Лев Лосев
Стихи
Редакция благодарит Сергея Марковича Гандлевского и Геннадия Федоровича Комарова за помощь в подготовке книги к печати
На контртитуле: Иосиф Бродский. Портрет Льва Лосева. 1975.
Публикуется с разрешения Фонда по управлению наследственным имуществом Иосифа Бродского
В оформлении обложки использованы рисунки Ю. Лобачева и М. Беломлинского (1-я страница) и Г. Ковенчука (4-я страница) из журнала «Костер» 1962–1964 годов
© Л. В. Лосев (наследники), 2013
© С. М. Гандлевский, предисловие, 2012
© Н. Л. Елисеев, статья, 2012
© Н. А. Теплов, дизайн обложки, 2012
© Издательство Ивана Лимбаха, 2013
Сергей Гандлевский
Нежестокий талант
Скорее всего, у каждого из нас есть добрые знакомые и товарищи. Но с одними из них, при прочих равных, мы чувствуем себя легко и непринужденно, а общение с другими сто́ит известного напряжения и дается не без труда. То же и в поэзии. Бывают стихи – и талантливые, – от которых почти физически устаешь, будто долго смотрел на почетный караул. Кажется, что автор взял на себя важные обязательства, встал в позу, причем неудобную, а сменить ее – выше его сил. Не такова лирика Льва Лосева. Первое, что бросается в глаза читателю, – Лосев не позирует. Его интонация – эта жестикуляция речи – совершенно соразмерна настроению поэта; он нигде не пережимает, не кричит попусту «волки, волки» – иными словами, ведет себя естественно.
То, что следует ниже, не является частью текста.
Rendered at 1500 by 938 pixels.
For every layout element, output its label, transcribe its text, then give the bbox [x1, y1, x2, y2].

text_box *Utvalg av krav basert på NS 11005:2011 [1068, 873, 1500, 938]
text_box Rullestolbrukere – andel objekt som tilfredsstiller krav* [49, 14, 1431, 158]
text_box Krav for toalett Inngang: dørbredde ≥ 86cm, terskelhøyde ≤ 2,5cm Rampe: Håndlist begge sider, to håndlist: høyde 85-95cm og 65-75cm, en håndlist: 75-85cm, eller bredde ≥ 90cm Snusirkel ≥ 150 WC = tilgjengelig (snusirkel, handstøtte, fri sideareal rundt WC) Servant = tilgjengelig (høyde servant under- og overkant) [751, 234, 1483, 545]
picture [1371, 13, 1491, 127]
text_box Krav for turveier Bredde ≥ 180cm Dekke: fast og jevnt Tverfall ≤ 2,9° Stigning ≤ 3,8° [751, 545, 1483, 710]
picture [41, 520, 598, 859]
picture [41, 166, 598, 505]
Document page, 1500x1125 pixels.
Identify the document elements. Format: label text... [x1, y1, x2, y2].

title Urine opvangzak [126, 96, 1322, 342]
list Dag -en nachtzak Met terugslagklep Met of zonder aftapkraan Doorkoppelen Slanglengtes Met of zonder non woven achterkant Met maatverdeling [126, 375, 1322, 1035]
Лосев припозднился на праздник поэзии, до поры ему хватало, по его же признанию, «чудных сочинений» ленинградских друзей и сверстников. Но Лосева не смутило, что он пришел в самый разгар события. У него хватило бодрости духа и веселости сесть за стол как ни в чем не бывало, даром что коронные блюда малость заветрились, салаты разворочены, десерт уже подан, кое-где окурки в шпротах, а в воздухе висит такой густой застольный галдеж, что, кажется, слова невозможно вставить. Но именно эта стадия празднества Лосеву и сделалась мила: строй нарушен, все без чинов, разговор представляет собою гремучую смесь учености и похабщины, цитаты из классиков перемежаются с дворовыми прибаутками, речь педанта-эрудита перебивают глумливые замечания ёрника, и акустика беседы насыщена литературными ассоциациями. Праздником именно такой словесности делится с читателем поэт Лев Лосев.
Лосев пишет на языке «дружеских врак». На диковинном наречии советского социального отщепенства. Этим языком он владеет в совершенстве.
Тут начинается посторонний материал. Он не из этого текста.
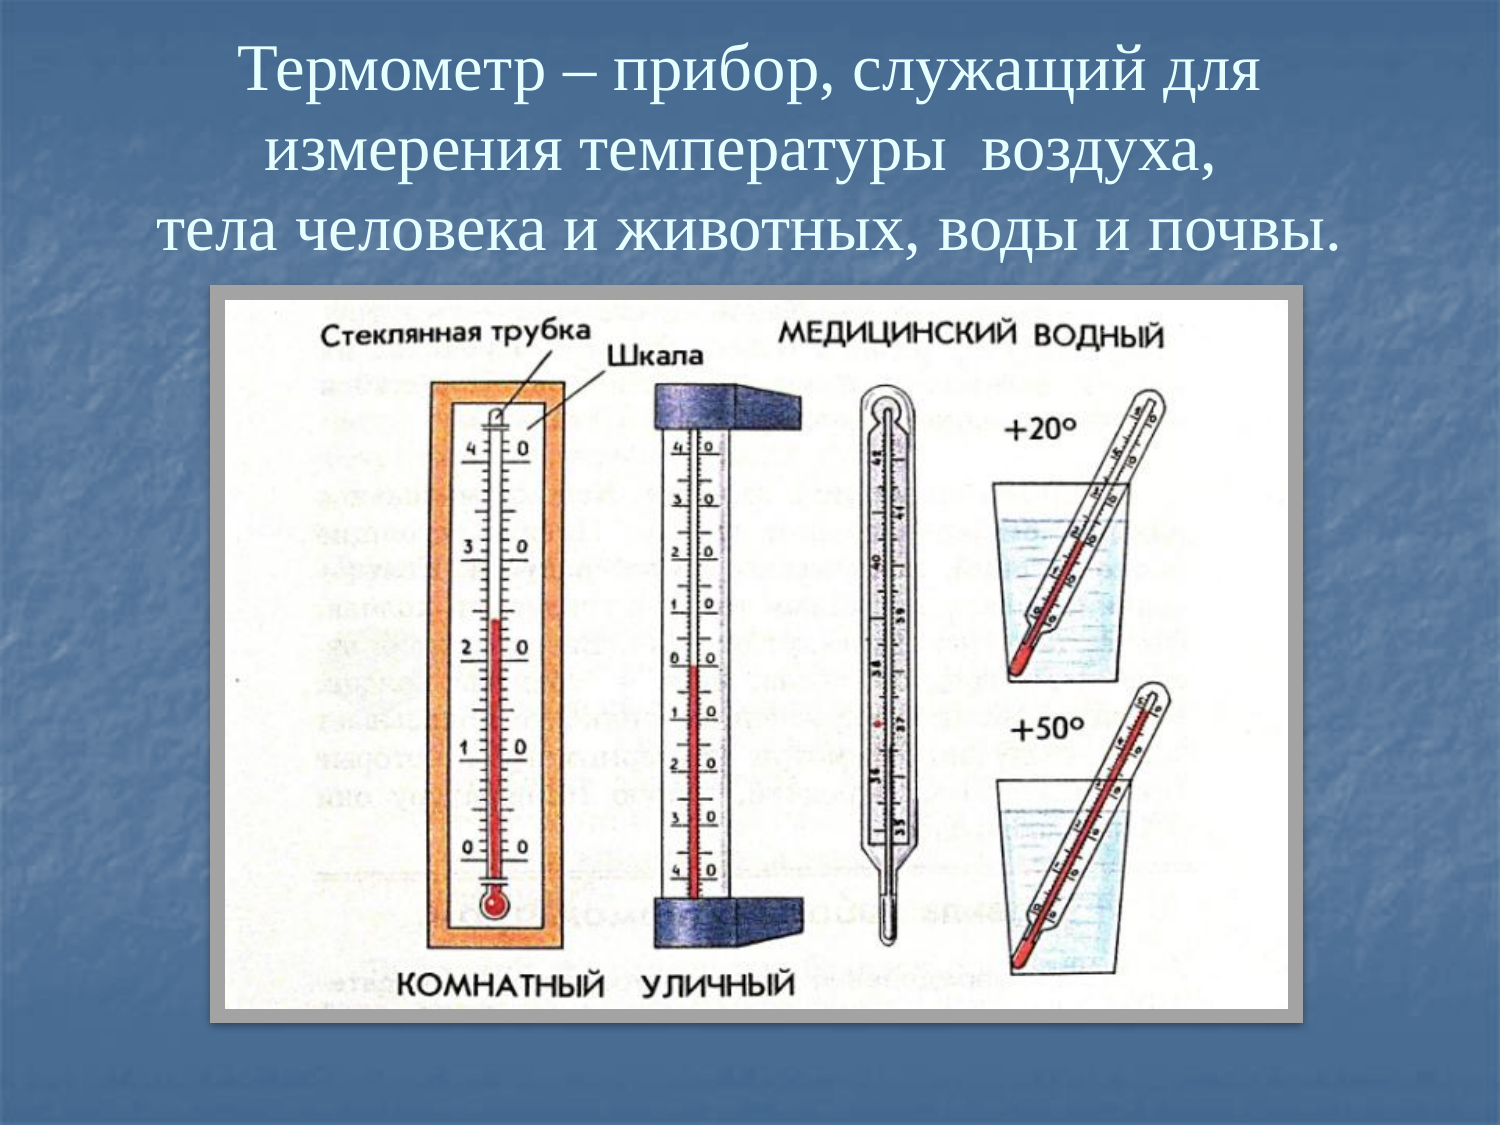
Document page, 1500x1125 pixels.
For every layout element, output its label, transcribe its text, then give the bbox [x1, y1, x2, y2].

title Термометр – прибор, служащий для измерения температуры воздуха, тела человека и животных, воды и почвы. [75, 0, 1425, 288]
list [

Вереницу беспечных лирических героев русской поэзии – «праздных гуляк», повес и хулиганов – Лосев дополнил еще одним обаятельным и новым для нее персонажем – интеллигентом-забулдыгой. Поэт пожалел и приветил речь-полукровку – гибрид «классической розы и советского дичка».
Существует таинственная связь между поэзией и жалостью. Набоковский Джон Шейд на вопрос, что́ для него, поэта, слово-пароль, ответил, не задумываясь: «жалость». Есть подозрение, что в поэтическом участии нуждаются, в первую очередь, затрапезные явления – жизнь с приметами ущерба: проходные дворы, пересуды в трамвае, будничная нервотрепка, редкие минуты беспечности,
А совершенство доводить до ума средствами искусства нет надобности: оно уже совершенно.
Капустничество, кураж, малогабаритный карнавал – шутовское облачение такого серьезного и сущностного для лирики качества, как непринужденность. Стихи Лосева застрахованы от стремительного старения и пародирования. Этот стиль трудно перерасти, подытожить и передразнить – он и без постороннего вмешательства подмигивает каждым словом.
Удельный вес современного фольклора велик здесь чрезвычайно. Отчего эти беспризорные речения придают литературе привкус достоверности, я сказать не берусь, но только это так. Советское народное творчество просвечивает сквозь многие строки Лосева. Соображения благопристойности делают для критика затруднительным прилюдный подробный разбор некоторых речевых прототипов лосевской лирики, поскольку среди них – даже надписи в общественных туалетах, но внимательному читателю с советским прошлым придет на память и детсадовское детство, и пионерское отрочество, и армейская или студенческая юность. И вся эта разношерстная, подчас скоромная лексика интонируется автором по-своему, звучит очень на лосевский лад.
Для пишущего обретение своей интонации, собственного голоса – событие, равносильное освобождению: теперь он волен говорить о чем заблагорассудится. Уже не преходящая тема будет делать произведение значительным, не прилежное следование литературному канону современной поэту поры, а одно только «личное присутствие» автора, то есть произнесение им чего бы то ни было.